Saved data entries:
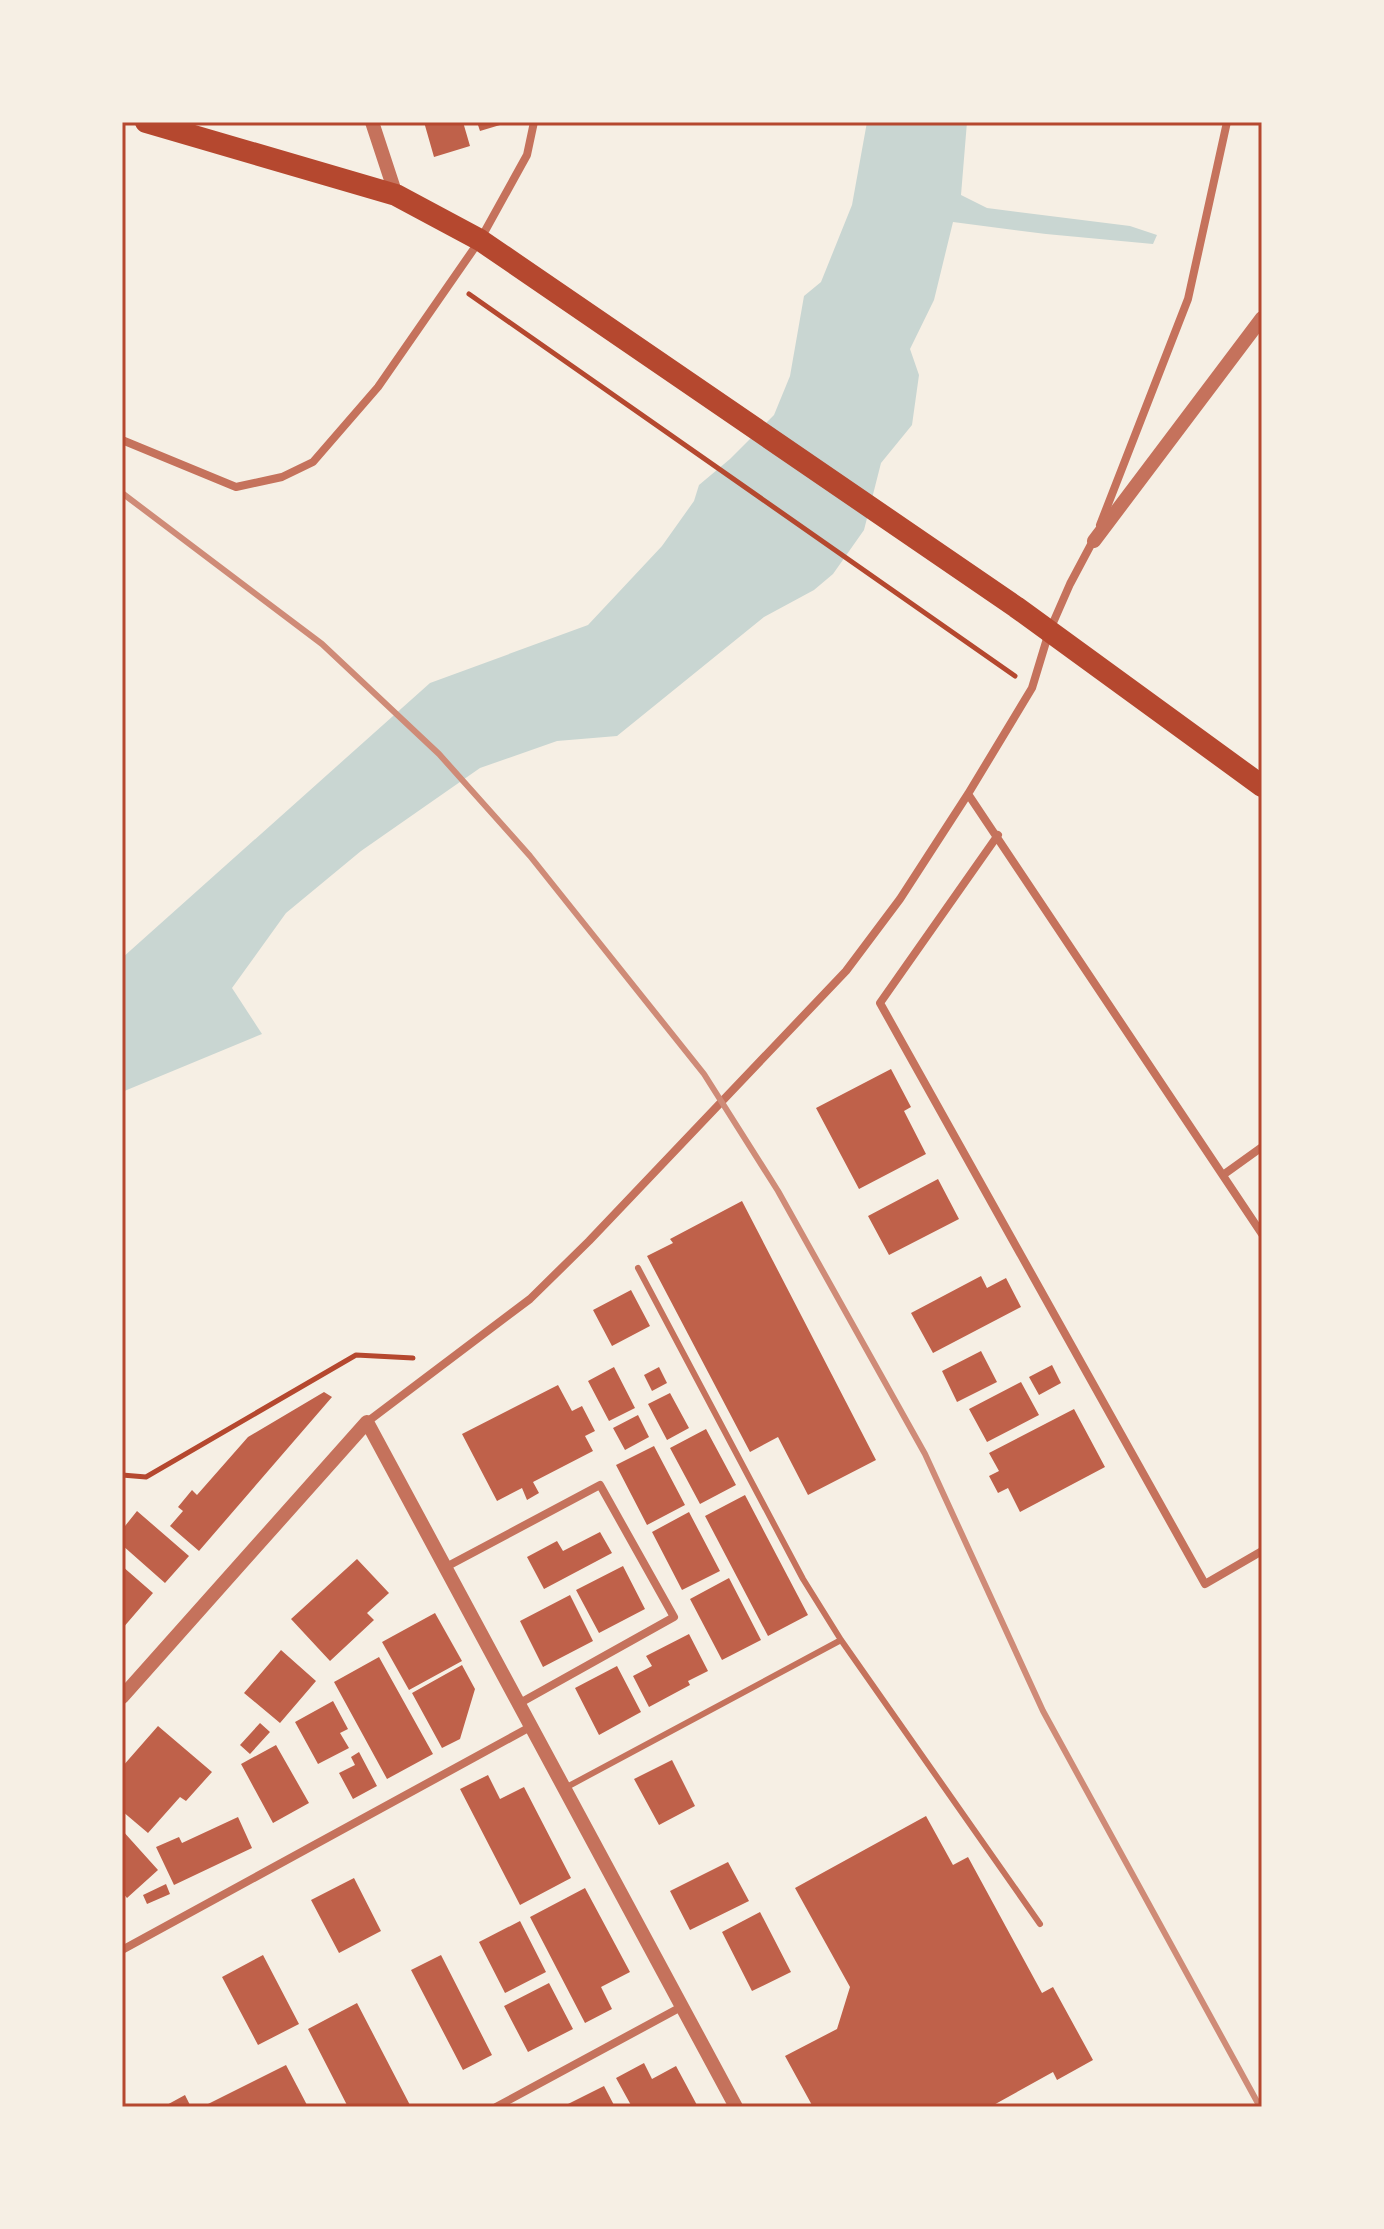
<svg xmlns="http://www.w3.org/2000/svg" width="1384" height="2229" font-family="Mulish,sans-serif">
<rect width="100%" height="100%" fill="#f6efe4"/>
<path fill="#c9d6d2" d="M867,122H967L961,195L987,208L1130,226L1157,235L1153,244L1046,234L953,222L934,300L910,349L919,375L912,425L881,463L864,530L833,574L814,590L764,617L617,736L557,741L480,768L361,851L286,913L232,988L262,1034L122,1092V958L430,683L588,625L662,546L694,501L699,485L730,459L774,415L790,376L804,296L821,282L852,205Z"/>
<path fill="#bf614a" d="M424,122H463L470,146L434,157Z
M477,122H499L500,125L480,131Z
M891,1069L911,1107L904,1111L926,1154L859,1189L816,1108Z
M938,1179L959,1219L889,1255L868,1216Z
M742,1201L876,1460L808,1495L778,1437L750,1452L647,1256L673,1243L670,1239Z
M981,1276L987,1288L1006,1278L1021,1307L933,1353L911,1313Z
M631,1290L650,1326L612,1346L593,1310Z
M981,1351L997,1382L957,1402L942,1371Z
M1052,1365L1061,1383L1039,1395L1029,1377Z
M614,1367L635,1408L609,1421L588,1381Z
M659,1367L667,1383L652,1391L644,1375Z
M1021,1382L1039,1415L987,1442L969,1409Z
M558,1385L572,1411L582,1406L595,1431L585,1436L593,1451L533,1482L539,1493L527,1500L522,1488L497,1501L462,1434Z
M324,1392L332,1397L199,1551L170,1526L183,1511L178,1507L192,1490L197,1495L248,1437Z
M670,1393L689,1428L667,1440L648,1404Z
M1074,1409L1105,1467L1020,1512L1008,1488L998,1493L989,1476L999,1471L989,1453Z
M638,1415L649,1437L625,1450L613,1428Z
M706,1429L736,1485L700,1504L670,1448Z
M654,1446L685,1505L647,1525L616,1465Z
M745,1495L808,1615L768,1636L705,1516Z
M137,1511L189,1556L165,1583L122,1545V1524L125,1526Z
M689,1512L720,1571L682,1590L652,1532Z
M600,1532L612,1553L544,1589L527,1557L557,1541L563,1551Z
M357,1559L389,1593L367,1613L374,1620L330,1661L291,1619Z
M122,1566L153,1593L122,1629Z
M623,1566L645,1609L599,1633L576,1590Z
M729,1578L761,1640L722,1660L690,1599Z
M570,1595L593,1641L543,1667L520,1621Z
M435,1613L462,1661L409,1690L382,1642Z
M689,1634L708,1671L688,1681L690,1685L649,1707L633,1676L652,1666L646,1656Z
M281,1650L316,1681L280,1723L244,1693Z
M379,1657L433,1754L387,1779L334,1682Z
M462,1665L475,1689L460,1739L442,1748L412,1693Z
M617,1666L641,1712L599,1735L575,1688Z
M333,1701L348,1729L340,1733L349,1748L318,1764L295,1722Z
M260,1723L270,1732L250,1754L240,1745Z
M158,1726L212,1772L186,1801L180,1797L148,1833L122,1811V1767Z
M276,1745L309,1803L273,1823L241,1764Z
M359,1752L377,1786L353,1799L339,1773L355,1765L351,1757Z
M672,1760L695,1806L659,1825L634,1779Z
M488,1775L500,1799L524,1787L571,1878L520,1905L460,1789Z
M926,1816L953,1865L968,1857L1042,1993L1053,1987L1093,2060L1057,2080L1053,2072L990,2107H813L785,2056L837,2029L850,1987L795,1888Z
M238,1817L252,1848L174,1885L156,1847L179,1837L182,1843Z
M122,1830L158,1870L127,1898L122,1892Z
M728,1862L749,1901L690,1930L670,1891Z
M354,1878L381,1931L339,1953L311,1900Z
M166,1884L170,1894L147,1904L143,1895Z
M585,1888L630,1972L601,1987L612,2009L585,2023L530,1917Z
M760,1912L791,1972L752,1991L722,1932Z
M520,1921L546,1972L505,1993L479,1942Z
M263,1955L299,2024L258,2045L222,1977Z
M441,1955L492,2055L463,2070L411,1970Z
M549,1983L573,2029L528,2052L504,2006Z
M357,2003L411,2107H348L308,2029Z
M644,2063L652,2079L676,2066L698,2107H632L616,2078Z
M286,2065L307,2105L209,2107L208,2104Z
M604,2086L615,2107H562Z
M185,2095L191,2107H163Z"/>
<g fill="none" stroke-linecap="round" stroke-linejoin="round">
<path stroke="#b5482f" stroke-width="5" d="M469,294L1015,676
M122,1475L146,1477L356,1355L413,1358"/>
<path stroke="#c5725c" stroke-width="6" d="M638,1268L803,1579L841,1640L1040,1924
M565,1788L841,1640"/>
<path stroke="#c5725c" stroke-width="8" d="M122,440L236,487L282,477L313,462L378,387L480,240L527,155L534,122
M1100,525L1188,299L1227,122
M968,794L1262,1234
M998,835L880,1003L1205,1584L1262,1551
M1223,1175L1262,1147
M367,1422L530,1299L589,1241L846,971L900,899L968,794L1032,688L1049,632L1070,584L1095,537
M446,1567L600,1485L674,1617L520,1703
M122,1950L532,1726
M496,2107L681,2007"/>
<path stroke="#c5725c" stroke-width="14" d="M372,122L396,195
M1094,541L1262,318
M122,1697L367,1422L736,2107"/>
<path stroke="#b5482f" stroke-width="22" d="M146,122L396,195L480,240L1016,607L1262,786"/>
<path stroke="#cf8b77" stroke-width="6" d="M122,493L322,644L439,754L530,856L704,1074L778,1191L925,1454L1043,1711L1260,2107"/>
</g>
<rect width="1384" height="2229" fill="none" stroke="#f6efe4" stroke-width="248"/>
<rect x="124" y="124" width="1136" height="1981" fill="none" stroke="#b5482f" stroke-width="3"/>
</svg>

● **YOUR INSTRUCTIONS**
Keeping every word as it is, write out all the data and omit the pictures.

● **WRITTEN SOLUTION**
<svg xmlns="http://www.w3.org/2000/svg" width="1384" height="2229" font-family="Mulish,sans-serif">
<rect width="100%" height="100%" fill="#f6efe4"/>
<path fill="#c9d6d2" d="M867,122H967L961,195L987,208L1130,226L1157,235L1153,244L1046,234L953,222L934,300L910,349L919,375L912,425L881,463L864,530L833,574L814,590L764,617L617,736L557,741L480,768L361,851L286,913L232,988L262,1034L122,1092V958L430,683L588,625L662,546L694,501L699,485L730,459L774,415L790,376L804,296L821,282L852,205Z"/>
<path fill="#bf614a" d="M424,122H463L470,146L434,157Z
M477,122H499L500,125L480,131Z
M891,1069L911,1107L904,1111L926,1154L859,1189L816,1108Z
M938,1179L959,1219L889,1255L868,1216Z
M742,1201L876,1460L808,1495L778,1437L750,1452L647,1256L673,1243L670,1239Z
M981,1276L987,1288L1006,1278L1021,1307L933,1353L911,1313Z
M631,1290L650,1326L612,1346L593,1310Z
M981,1351L997,1382L957,1402L942,1371Z
M1052,1365L1061,1383L1039,1395L1029,1377Z
M614,1367L635,1408L609,1421L588,1381Z
M659,1367L667,1383L652,1391L644,1375Z
M1021,1382L1039,1415L987,1442L969,1409Z
M558,1385L572,1411L582,1406L595,1431L585,1436L593,1451L533,1482L539,1493L527,1500L522,1488L497,1501L462,1434Z
M324,1392L332,1397L199,1551L170,1526L183,1511L178,1507L192,1490L197,1495L248,1437Z
M670,1393L689,1428L667,1440L648,1404Z
M1074,1409L1105,1467L1020,1512L1008,1488L998,1493L989,1476L999,1471L989,1453Z
M638,1415L649,1437L625,1450L613,1428Z
M706,1429L736,1485L700,1504L670,1448Z
M654,1446L685,1505L647,1525L616,1465Z
M745,1495L808,1615L768,1636L705,1516Z
M137,1511L189,1556L165,1583L122,1545V1524L125,1526Z
M689,1512L720,1571L682,1590L652,1532Z
M600,1532L612,1553L544,1589L527,1557L557,1541L563,1551Z
M357,1559L389,1593L367,1613L374,1620L330,1661L291,1619Z
M122,1566L153,1593L122,1629Z
M623,1566L645,1609L599,1633L576,1590Z
M729,1578L761,1640L722,1660L690,1599Z
M570,1595L593,1641L543,1667L520,1621Z
M435,1613L462,1661L409,1690L382,1642Z
M689,1634L708,1671L688,1681L690,1685L649,1707L633,1676L652,1666L646,1656Z
M281,1650L316,1681L280,1723L244,1693Z
M379,1657L433,1754L387,1779L334,1682Z
M462,1665L475,1689L460,1739L442,1748L412,1693Z
M617,1666L641,1712L599,1735L575,1688Z
M333,1701L348,1729L340,1733L349,1748L318,1764L295,1722Z
M260,1723L270,1732L250,1754L240,1745Z
M158,1726L212,1772L186,1801L180,1797L148,1833L122,1811V1767Z
M276,1745L309,1803L273,1823L241,1764Z
M359,1752L377,1786L353,1799L339,1773L355,1765L351,1757Z
M672,1760L695,1806L659,1825L634,1779Z
M488,1775L500,1799L524,1787L571,1878L520,1905L460,1789Z
M926,1816L953,1865L968,1857L1042,1993L1053,1987L1093,2060L1057,2080L1053,2072L990,2107H813L785,2056L837,2029L850,1987L795,1888Z
M238,1817L252,1848L174,1885L156,1847L179,1837L182,1843Z
M122,1830L158,1870L127,1898L122,1892Z
M728,1862L749,1901L690,1930L670,1891Z
M354,1878L381,1931L339,1953L311,1900Z
M166,1884L170,1894L147,1904L143,1895Z
M585,1888L630,1972L601,1987L612,2009L585,2023L530,1917Z
M760,1912L791,1972L752,1991L722,1932Z
M520,1921L546,1972L505,1993L479,1942Z
M263,1955L299,2024L258,2045L222,1977Z
M441,1955L492,2055L463,2070L411,1970Z
M549,1983L573,2029L528,2052L504,2006Z
M357,2003L411,2107H348L308,2029Z
M644,2063L652,2079L676,2066L698,2107H632L616,2078Z
M286,2065L307,2105L209,2107L208,2104Z
M604,2086L615,2107H562Z
M185,2095L191,2107H163Z"/>
<g fill="none" stroke-linecap="round" stroke-linejoin="round">
<path stroke="#b5482f" stroke-width="5" d="M469,294L1015,676
M122,1475L146,1477L356,1355L413,1358"/>
<path stroke="#c5725c" stroke-width="6" d="M638,1268L803,1579L841,1640L1040,1924
M565,1788L841,1640"/>
<path stroke="#c5725c" stroke-width="8" d="M122,440L236,487L282,477L313,462L378,387L480,240L527,155L534,122
M1100,525L1188,299L1227,122
M968,794L1262,1234
M998,835L880,1003L1205,1584L1262,1551
M1223,1175L1262,1147
M367,1422L530,1299L589,1241L846,971L900,899L968,794L1032,688L1049,632L1070,584L1095,537
M446,1567L600,1485L674,1617L520,1703
M122,1950L532,1726
M496,2107L681,2007"/>
<path stroke="#c5725c" stroke-width="14" d="M372,122L396,195
M1094,541L1262,318
M122,1697L367,1422L736,2107"/>
<path stroke="#b5482f" stroke-width="22" d="M146,122L396,195L480,240L1016,607L1262,786"/>
<path stroke="#cf8b77" stroke-width="6" d="M122,493L322,644L439,754L530,856L704,1074L778,1191L925,1454L1043,1711L1260,2107"/>
</g>
<rect width="1384" height="2229" fill="none" stroke="#f6efe4" stroke-width="248"/>
<rect x="124" y="124" width="1136" height="1981" fill="none" stroke="#b5482f" stroke-width="3"/>
</svg>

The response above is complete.